When I entered the Master's program I decided to write on Jewish women who came from the Middle East or North Africa. As a direct result of research for my term paper on Jewish women who came from Egypt I got in touch with Dr. Ada Aharoni and joined IFLAC and WSPN.

I interviewed many people for my final research, and when I told them that I had tried Islam for a while, they said: I have a cousin, a sister-in-law, a friend who became Muslim when we were in Egypt. They did it for their survival in Cairo or Alexandria. However, after they left Egypt, they all came back to their Jewish roots. One of my friends added, you can understand what we went through and some of the problems we faced.

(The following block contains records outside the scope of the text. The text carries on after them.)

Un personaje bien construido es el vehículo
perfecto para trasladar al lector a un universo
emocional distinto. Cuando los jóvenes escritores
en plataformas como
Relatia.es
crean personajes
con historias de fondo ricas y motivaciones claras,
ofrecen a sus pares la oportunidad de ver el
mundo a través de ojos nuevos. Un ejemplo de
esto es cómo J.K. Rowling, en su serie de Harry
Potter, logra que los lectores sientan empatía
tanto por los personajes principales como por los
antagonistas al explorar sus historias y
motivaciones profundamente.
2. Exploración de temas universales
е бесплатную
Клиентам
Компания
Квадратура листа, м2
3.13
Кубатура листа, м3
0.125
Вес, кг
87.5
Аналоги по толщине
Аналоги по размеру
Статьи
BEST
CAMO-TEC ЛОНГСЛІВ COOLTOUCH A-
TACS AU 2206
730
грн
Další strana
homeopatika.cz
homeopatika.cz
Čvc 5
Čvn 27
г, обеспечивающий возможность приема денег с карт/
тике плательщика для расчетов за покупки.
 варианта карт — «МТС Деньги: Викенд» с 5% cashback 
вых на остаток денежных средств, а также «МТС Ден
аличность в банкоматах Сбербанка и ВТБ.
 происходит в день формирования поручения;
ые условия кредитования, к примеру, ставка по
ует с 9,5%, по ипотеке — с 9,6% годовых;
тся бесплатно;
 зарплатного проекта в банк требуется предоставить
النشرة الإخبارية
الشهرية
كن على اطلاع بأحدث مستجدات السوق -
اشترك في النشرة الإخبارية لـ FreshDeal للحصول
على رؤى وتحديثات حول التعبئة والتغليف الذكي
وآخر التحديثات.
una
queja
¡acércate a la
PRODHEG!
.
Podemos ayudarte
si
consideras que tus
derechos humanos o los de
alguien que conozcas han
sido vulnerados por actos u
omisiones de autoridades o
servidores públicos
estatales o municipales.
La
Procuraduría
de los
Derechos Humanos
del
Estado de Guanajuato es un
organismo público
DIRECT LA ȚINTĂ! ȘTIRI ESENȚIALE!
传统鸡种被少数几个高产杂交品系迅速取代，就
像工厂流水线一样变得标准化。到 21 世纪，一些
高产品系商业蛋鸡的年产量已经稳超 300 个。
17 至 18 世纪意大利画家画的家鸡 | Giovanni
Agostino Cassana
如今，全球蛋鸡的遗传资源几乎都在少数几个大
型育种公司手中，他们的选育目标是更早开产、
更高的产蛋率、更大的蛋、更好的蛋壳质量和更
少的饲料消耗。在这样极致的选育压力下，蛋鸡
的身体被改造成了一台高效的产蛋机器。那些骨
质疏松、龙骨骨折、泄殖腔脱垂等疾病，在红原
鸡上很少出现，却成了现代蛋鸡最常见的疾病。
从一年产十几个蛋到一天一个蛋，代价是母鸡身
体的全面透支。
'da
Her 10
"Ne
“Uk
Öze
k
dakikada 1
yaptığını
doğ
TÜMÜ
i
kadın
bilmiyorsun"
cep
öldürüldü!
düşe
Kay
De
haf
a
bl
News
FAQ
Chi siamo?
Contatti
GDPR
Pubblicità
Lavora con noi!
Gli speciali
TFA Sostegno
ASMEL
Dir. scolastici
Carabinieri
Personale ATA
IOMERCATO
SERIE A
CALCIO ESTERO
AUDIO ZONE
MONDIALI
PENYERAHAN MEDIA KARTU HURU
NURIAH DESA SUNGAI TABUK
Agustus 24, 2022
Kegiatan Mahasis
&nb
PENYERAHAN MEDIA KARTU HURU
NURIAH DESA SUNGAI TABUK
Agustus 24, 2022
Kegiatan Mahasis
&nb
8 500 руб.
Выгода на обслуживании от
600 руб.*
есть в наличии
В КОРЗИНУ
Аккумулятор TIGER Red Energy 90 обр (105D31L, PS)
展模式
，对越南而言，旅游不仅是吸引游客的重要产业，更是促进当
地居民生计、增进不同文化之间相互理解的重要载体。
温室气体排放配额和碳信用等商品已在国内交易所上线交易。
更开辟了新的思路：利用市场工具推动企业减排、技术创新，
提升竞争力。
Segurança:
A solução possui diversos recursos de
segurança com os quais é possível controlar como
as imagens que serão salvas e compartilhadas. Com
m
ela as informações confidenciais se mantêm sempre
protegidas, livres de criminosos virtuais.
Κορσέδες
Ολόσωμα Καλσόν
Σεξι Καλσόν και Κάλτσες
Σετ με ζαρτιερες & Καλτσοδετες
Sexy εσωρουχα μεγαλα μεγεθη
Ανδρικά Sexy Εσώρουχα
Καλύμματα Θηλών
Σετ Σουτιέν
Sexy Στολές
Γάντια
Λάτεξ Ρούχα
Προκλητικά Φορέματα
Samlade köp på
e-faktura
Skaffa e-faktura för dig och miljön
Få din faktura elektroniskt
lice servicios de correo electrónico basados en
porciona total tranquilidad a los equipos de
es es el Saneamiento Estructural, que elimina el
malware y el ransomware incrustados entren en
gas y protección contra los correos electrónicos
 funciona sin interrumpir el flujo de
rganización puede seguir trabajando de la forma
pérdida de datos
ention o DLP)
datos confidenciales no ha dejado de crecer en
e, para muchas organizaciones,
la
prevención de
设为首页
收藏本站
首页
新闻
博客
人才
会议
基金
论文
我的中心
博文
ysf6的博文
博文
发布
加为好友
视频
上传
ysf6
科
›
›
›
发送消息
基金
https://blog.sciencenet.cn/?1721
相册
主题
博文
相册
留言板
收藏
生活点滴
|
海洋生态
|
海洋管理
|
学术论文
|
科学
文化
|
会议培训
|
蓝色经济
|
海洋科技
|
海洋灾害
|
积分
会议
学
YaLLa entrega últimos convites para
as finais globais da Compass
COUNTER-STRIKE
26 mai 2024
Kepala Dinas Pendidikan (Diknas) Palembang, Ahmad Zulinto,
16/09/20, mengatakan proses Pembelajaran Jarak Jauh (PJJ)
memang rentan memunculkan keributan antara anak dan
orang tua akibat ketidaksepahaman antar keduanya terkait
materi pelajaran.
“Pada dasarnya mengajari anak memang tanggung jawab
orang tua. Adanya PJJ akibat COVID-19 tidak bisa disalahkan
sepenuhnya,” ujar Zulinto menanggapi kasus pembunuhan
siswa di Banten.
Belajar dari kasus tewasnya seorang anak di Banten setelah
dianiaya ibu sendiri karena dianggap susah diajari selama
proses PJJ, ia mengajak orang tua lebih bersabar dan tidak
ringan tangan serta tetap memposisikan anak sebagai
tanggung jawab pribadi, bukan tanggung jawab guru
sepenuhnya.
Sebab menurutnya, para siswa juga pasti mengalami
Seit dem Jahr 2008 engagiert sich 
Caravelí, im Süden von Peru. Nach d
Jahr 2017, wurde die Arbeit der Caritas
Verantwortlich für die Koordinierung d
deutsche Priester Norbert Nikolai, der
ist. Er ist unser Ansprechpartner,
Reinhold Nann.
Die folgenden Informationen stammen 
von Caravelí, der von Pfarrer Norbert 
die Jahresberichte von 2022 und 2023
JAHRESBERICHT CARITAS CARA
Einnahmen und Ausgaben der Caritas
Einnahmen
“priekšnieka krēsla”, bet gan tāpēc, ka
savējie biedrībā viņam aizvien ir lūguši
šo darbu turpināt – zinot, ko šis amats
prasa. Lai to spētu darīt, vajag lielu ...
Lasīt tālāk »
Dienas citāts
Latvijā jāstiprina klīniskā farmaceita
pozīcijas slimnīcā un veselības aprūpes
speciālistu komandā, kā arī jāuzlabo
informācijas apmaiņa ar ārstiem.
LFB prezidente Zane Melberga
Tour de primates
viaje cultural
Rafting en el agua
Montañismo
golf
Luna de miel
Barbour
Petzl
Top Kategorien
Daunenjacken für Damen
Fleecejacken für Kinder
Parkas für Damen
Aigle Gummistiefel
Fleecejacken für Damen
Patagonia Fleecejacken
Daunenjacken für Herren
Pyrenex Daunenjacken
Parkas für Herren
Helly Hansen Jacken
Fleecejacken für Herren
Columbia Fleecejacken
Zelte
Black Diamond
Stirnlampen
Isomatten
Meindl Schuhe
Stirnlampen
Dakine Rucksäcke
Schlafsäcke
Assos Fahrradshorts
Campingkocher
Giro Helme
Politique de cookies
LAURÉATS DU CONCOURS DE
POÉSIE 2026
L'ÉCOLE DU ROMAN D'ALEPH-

I did, but what I learnt from them is that you can love the Muslim world, its culture and history, even if at times it is harsh and cruel. My Jewish friends from Egypt are the ones who introduced me to the complexity of the Muslim world and they gave me the gift of love, which means to know the good and the bad and never forget to remain human and open. I guess I was right all those years ago, to think that Jesus was a Jewish man and a Rabbi, since my Jewish friends taught me how to love my neighbour as myself.

I graduated and am now working to document the lives of Jewish women who come from Egypt, North Africa and the Middle East. I plan to produce video and radio documentaries, write articles about my friends, and create a forum where we can discuss, debate ideas and life and be friends.

My aim is to find a solution for peace through love, which means being honest and knowing our strengths and weaknesses.